At 10, Nathaniel Bowditch was forced to quit studies due to poverty and started working, first at his father’s shop and then as a clerk in other shops. During his voyages in merchant ships, he discovered his love for math. He later redefined maritime navigation with his mathematical research.
Colin Maclaurin was a Scottish mathematician best remembered for his contributions to algebra and geometry. A child prodigy, Maclaurin became one of the youngest professors in history when he became a professor of mathematics at the age of 19. Colin Maclaurin also contributed immensely to the study of elliptic integrals and is credited with discovering the Euler–Maclaurin formula.
A close associate of Isaac Newton, Swiss mathematician Nicolas Fatio de Duillier, was, according to many, the reason for Newton’s nervous breakdown after they fell apart. He is best remembered for co-discovering the phenomenon of zodiacal light and for inventing the shadow theory of gravitation.
A major figure of the French Revolution, Jean Sylvain Bailly is remembered for leading the Tennis Court Oath. He also made a name for himself as an astronomer and studied the Halley’s Comet and the satellites of Jupiter extensively. As a mayor of Paris, he later defended Marie-Antoinette and was guillotined.
James Ivory was a British mathematician and astronomer best remembered for developing Ivory's Theorem. In 1814, he was honored with the prestigious Copley Medal for publishing several important memoirs.
Pierre Louis Maupertuis was a French mathematician and man of letters. He is credited with having invented the principle of least action; his version is known as Maupertuis's principle. He was also a philosopher and his work in natural history touched upon a range of topics.
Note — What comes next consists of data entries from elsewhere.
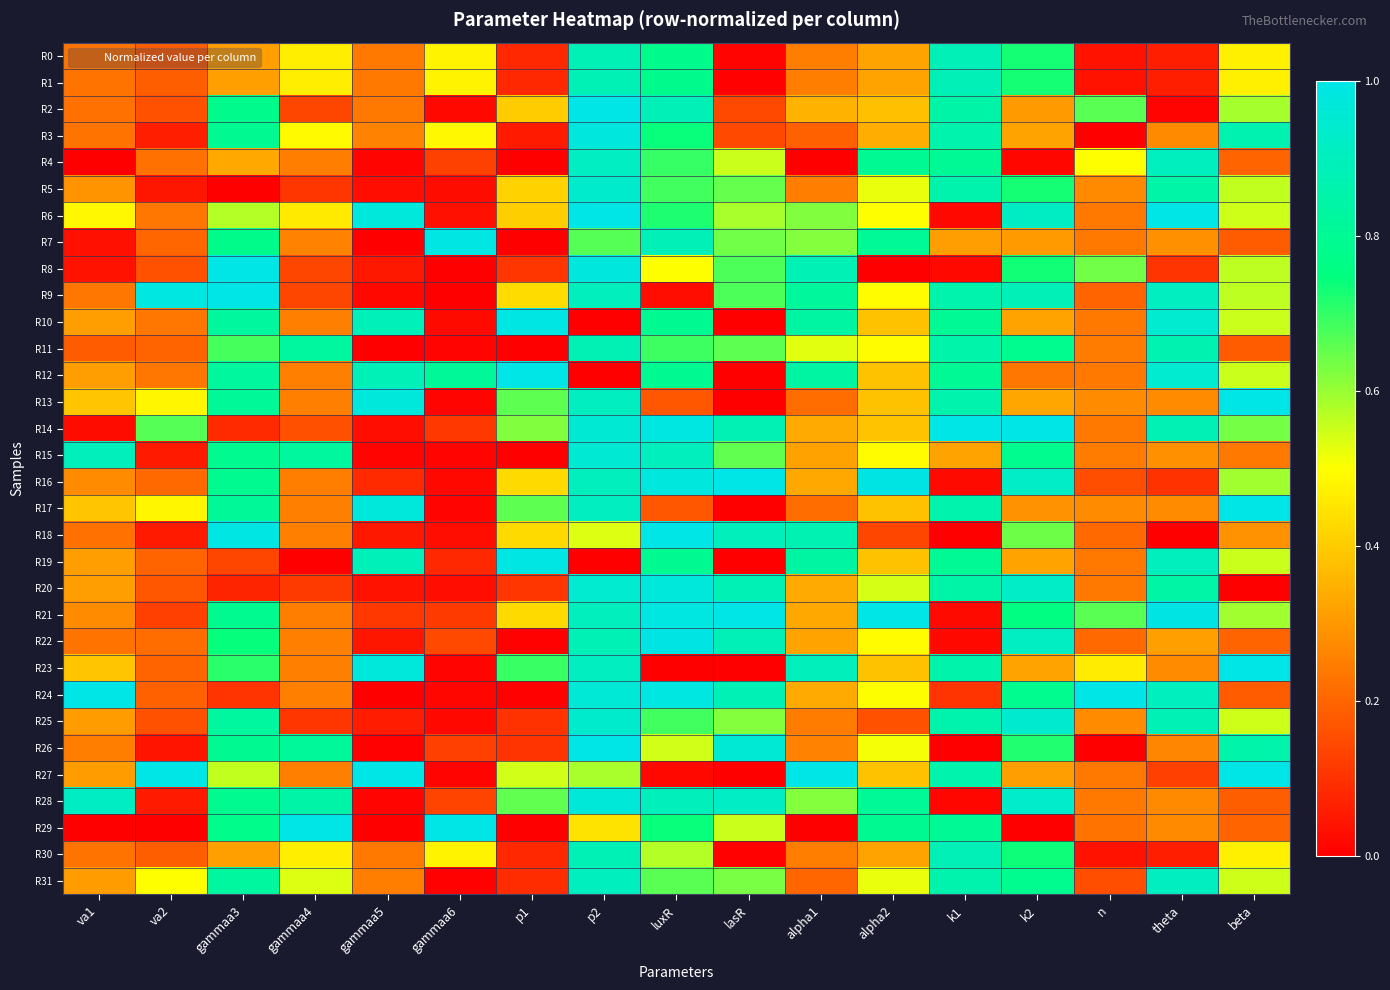

Reading left to right, transcribe all the data shown in this chart.

R0: va1=0.2	va2=0.2	gammaa3=0.3	gammaa4=0.5	gammaa5=0.2	gammaa6=0.5	p1=0.1	p2=0.9	luxR=0.8	lasR=0.0	alpha1=0.2	alpha2=0.3	k1=0.9	k2=0.7	n=0.0	theta=0.1	beta=0.5
R1: va1=0.2	va2=0.2	gammaa3=0.3	gammaa4=0.5	gammaa5=0.2	gammaa6=0.5	p1=0.1	p2=0.9	luxR=0.8	lasR=0.0	alpha1=0.2	alpha2=0.3	k1=0.9	k2=0.7	n=0.0	theta=0.1	beta=0.5
R2: va1=0.2	va2=0.2	gammaa3=0.8	gammaa4=0.1	gammaa5=0.2	gammaa6=0.0	p1=0.4	p2=1.0	luxR=0.9	lasR=0.1	alpha1=0.4	alpha2=0.4	k1=0.9	k2=0.3	n=0.7	theta=0.0	beta=0.6
R3: va1=0.2	va2=0.1	gammaa3=0.8	gammaa4=0.5	gammaa5=0.3	gammaa6=0.5	p1=0.1	p2=1.0	luxR=0.7	lasR=0.1	alpha1=0.2	alpha2=0.3	k1=0.9	k2=0.3	n=0.0	theta=0.3	beta=0.9
R4: va1=0.0	va2=0.2	gammaa3=0.3	gammaa4=0.2	gammaa5=0.0	gammaa6=0.1	p1=0.0	p2=0.9	luxR=0.7	lasR=0.6	alpha1=0.0	alpha2=0.8	k1=0.8	k2=0.0	n=0.5	theta=0.9	beta=0.2
R5: va1=0.3	va2=0.0	gammaa3=0.0	gammaa4=0.1	gammaa5=0.0	gammaa6=0.0	p1=0.4	p2=0.9	luxR=0.7	lasR=0.7	alpha1=0.2	alpha2=0.5	k1=0.9	k2=0.7	n=0.3	theta=0.8	beta=0.6
R6: va1=0.5	va2=0.2	gammaa3=0.6	gammaa4=0.5	gammaa5=1.0	gammaa6=0.0	p1=0.4	p2=1.0	luxR=0.7	lasR=0.6	alpha1=0.6	alpha2=0.5	k1=0.0	k2=0.9	n=0.2	theta=1.0	beta=0.5
R7: va1=0.0	va2=0.2	gammaa3=0.8	gammaa4=0.3	gammaa5=0.0	gammaa6=1.0	p1=0.0	p2=0.7	luxR=0.9	lasR=0.6	alpha1=0.6	alpha2=0.8	k1=0.3	k2=0.3	n=0.2	theta=0.3	beta=0.2
R8: va1=0.0	va2=0.2	gammaa3=1.0	gammaa4=0.1	gammaa5=0.0	gammaa6=0.0	p1=0.1	p2=1.0	luxR=0.5	lasR=0.7	alpha1=0.9	alpha2=0.0	k1=0.0	k2=0.7	n=0.6	theta=0.1	beta=0.6
R9: va1=0.2	va2=1.0	gammaa3=1.0	gammaa4=0.1	gammaa5=0.0	gammaa6=0.0	p1=0.4	p2=0.9	luxR=0.0	lasR=0.7	alpha1=0.8	alpha2=0.5	k1=0.9	k2=0.9	n=0.2	theta=0.9	beta=0.6
R10: va1=0.3	va2=0.2	gammaa3=0.8	gammaa4=0.3	gammaa5=0.9	gammaa6=0.0	p1=1.0	p2=0.0	luxR=0.8	lasR=0.0	alpha1=0.8	alpha2=0.4	k1=0.8	k2=0.3	n=0.2	theta=0.9	beta=0.6
R11: va1=0.2	va2=0.2	gammaa3=0.7	gammaa4=0.8	gammaa5=0.0	gammaa6=0.0	p1=0.0	p2=0.9	luxR=0.7	lasR=0.7	alpha1=0.5	alpha2=0.5	k1=0.9	k2=0.8	n=0.2	theta=0.9	beta=0.2
R12: va1=0.3	va2=0.2	gammaa3=0.8	gammaa4=0.3	gammaa5=0.9	gammaa6=0.8	p1=1.0	p2=0.0	luxR=0.8	lasR=0.0	alpha1=0.8	alpha2=0.4	k1=0.8	k2=0.2	n=0.2	theta=0.9	beta=0.6
R13: va1=0.4	va2=0.5	gammaa3=0.8	gammaa4=0.3	gammaa5=1.0	gammaa6=0.0	p1=0.7	p2=0.9	luxR=0.2	lasR=0.0	alpha1=0.2	alpha2=0.4	k1=0.9	k2=0.3	n=0.3	theta=0.3	beta=1.0
R14: va1=0.0	va2=0.7	gammaa3=0.1	gammaa4=0.2	gammaa5=0.0	gammaa6=0.1	p1=0.6	p2=1.0	luxR=1.0	lasR=0.9	alpha1=0.3	alpha2=0.4	k1=1.0	k2=1.0	n=0.2	theta=0.9	beta=0.6
R15: va1=0.9	va2=0.1	gammaa3=0.8	gammaa4=0.8	gammaa5=0.0	gammaa6=0.0	p1=0.0	p2=1.0	luxR=0.9	lasR=0.7	alpha1=0.3	alpha2=0.5	k1=0.3	k2=0.8	n=0.2	theta=0.3	beta=0.2
R16: va1=0.3	va2=0.2	gammaa3=0.8	gammaa4=0.2	gammaa5=0.1	gammaa6=0.0	p1=0.4	p2=0.9	luxR=1.0	lasR=1.0	alpha1=0.3	alpha2=1.0	k1=0.0	k2=0.9	n=0.2	theta=0.1	beta=0.6
R17: va1=0.4	va2=0.5	gammaa3=0.8	gammaa4=0.3	gammaa5=1.0	gammaa6=0.0	p1=0.7	p2=0.9	luxR=0.2	lasR=0.0	alpha1=0.2	alpha2=0.4	k1=0.9	k2=0.3	n=0.3	theta=0.3	beta=1.0
R18: va1=0.2	va2=0.1	gammaa3=1.0	gammaa4=0.3	gammaa5=0.0	gammaa6=0.0	p1=0.4	p2=0.5	luxR=1.0	lasR=0.9	alpha1=0.9	alpha2=0.1	k1=0.0	k2=0.6	n=0.2	theta=0.0	beta=0.3
R19: va1=0.3	va2=0.2	gammaa3=0.1	gammaa4=0.0	gammaa5=0.9	gammaa6=0.1	p1=1.0	p2=0.0	luxR=0.8	lasR=0.0	alpha1=0.8	alpha2=0.4	k1=0.8	k2=0.3	n=0.2	theta=0.9	beta=0.6
R20: va1=0.3	va2=0.2	gammaa3=0.1	gammaa4=0.1	gammaa5=0.0	gammaa6=0.0	p1=0.1	p2=0.9	luxR=1.0	lasR=0.9	alpha1=0.3	alpha2=0.5	k1=0.8	k2=0.9	n=0.2	theta=0.8	beta=0.0
R21: va1=0.3	va2=0.1	gammaa3=0.8	gammaa4=0.2	gammaa5=0.1	gammaa6=0.1	p1=0.4	p2=0.9	luxR=1.0	lasR=1.0	alpha1=0.3	alpha2=1.0	k1=0.0	k2=0.8	n=0.7	theta=1.0	beta=0.6
R22: va1=0.2	va2=0.2	gammaa3=0.7	gammaa4=0.3	gammaa5=0.0	gammaa6=0.1	p1=0.0	p2=0.9	luxR=1.0	lasR=0.9	alpha1=0.3	alpha2=0.5	k1=0.0	k2=0.9	n=0.2	theta=0.3	beta=0.2
R23: va1=0.4	va2=0.2	gammaa3=0.7	gammaa4=0.3	gammaa5=1.0	gammaa6=0.0	p1=0.7	p2=0.9	luxR=0.0	lasR=0.0	alpha1=0.9	alpha2=0.4	k1=0.9	k2=0.3	n=0.5	theta=0.3	beta=1.0
R24: va1=1.0	va2=0.2	gammaa3=0.1	gammaa4=0.3	gammaa5=0.0	gammaa6=0.0	p1=0.0	p2=1.0	luxR=1.0	lasR=0.9	alpha1=0.3	alpha2=0.5	k1=0.1	k2=0.8	n=1.0	theta=0.9	beta=0.2
R25: va1=0.3	va2=0.2	gammaa3=0.8	gammaa4=0.1	gammaa5=0.1	gammaa6=0.0	p1=0.1	p2=0.9	luxR=0.7	lasR=0.6	alpha1=0.2	alpha2=0.2	k1=0.9	k2=0.9	n=0.3	theta=0.9	beta=0.5
R26: va1=0.2	va2=0.0	gammaa3=0.8	gammaa4=0.8	gammaa5=0.0	gammaa6=0.1	p1=0.1	p2=1.0	luxR=0.5	lasR=1.0	alpha1=0.3	alpha2=0.5	k1=0.0	k2=0.7	n=0.0	theta=0.3	beta=0.9
R27: va1=0.3	va2=1.0	gammaa3=0.6	gammaa4=0.3	gammaa5=1.0	gammaa6=0.0	p1=0.5	p2=0.6	luxR=0.0	lasR=0.0	alpha1=1.0	alpha2=0.4	k1=0.9	k2=0.3	n=0.2	theta=0.1	beta=1.0
R28: va1=0.9	va2=0.1	gammaa3=0.8	gammaa4=0.8	gammaa5=0.0	gammaa6=0.1	p1=0.7	p2=1.0	luxR=0.9	lasR=0.9	alpha1=0.6	alpha2=0.8	k1=0.0	k2=0.9	n=0.2	theta=0.3	beta=0.2
R29: va1=0.0	va2=0.0	gammaa3=0.8	gammaa4=1.0	gammaa5=0.0	gammaa6=1.0	p1=0.0	p2=0.4	luxR=0.7	lasR=0.6	alpha1=0.0	alpha2=0.8	k1=0.8	k2=0.0	n=0.2	theta=0.3	beta=0.2
R30: va1=0.2	va2=0.2	gammaa3=0.3	gammaa4=0.5	gammaa5=0.2	gammaa6=0.5	p1=0.1	p2=0.9	luxR=0.6	lasR=0.0	alpha1=0.2	alpha2=0.3	k1=0.9	k2=0.7	n=0.0	theta=0.1	beta=0.5
R31: va1=0.3	va2=0.5	gammaa3=0.8	gammaa4=0.5	gammaa5=0.2	gammaa6=0.0	p1=0.1	p2=0.9	luxR=0.7	lasR=0.6	alpha1=0.2	alpha2=0.5	k1=0.9	k2=0.8	n=0.2	theta=0.9	beta=0.6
He was the first President of the Prussian Academy of Science.
Born to a doctor, Gabriel Cramer showed an interest in math since childhood. He received his doctoral degree at 18 and was named the co-chair of the University of Geneva at 20. Known for his research on algebraic curves, he is also remembered for devising Cramer’s rule and Cramer’s paradox.
Italian Theatine priest, astronomer and mathematician Giuseppe Piazzi discovered and identified the first asteroid Ceres at Palermo Astronomical Observatory that he established in Palermo, Sicily. He first demonstrated the large proper motion of the binary star system 61 Cygni in the constellation Cygnus. He also supervised compilation of the Palermo Catalogue of stars and completion of the Capodimonte (Naples) Observatory.
Seki Takakazu was a Japanese author and mathematician active during the Edo period. Referred to as Japan's Newton, Seki laid foundations for the ensuing development of Japanese mathematics. Seki Takakazu is also credited with creating a new algebraic notation system.
Dugald Stewart was a Scottish mathematician and philosopher best remembered for his efforts to popularize the works of Adam Smith and Francis Hutcheson. Considered one of the most prominent personalities of the Scottish Enlightenment, Stewart played a major role in explaining the Scottish Common Sense Realism. Among his students were Sir Walter Scott, Sir Archibald Alison, and Sir James Mackintosh.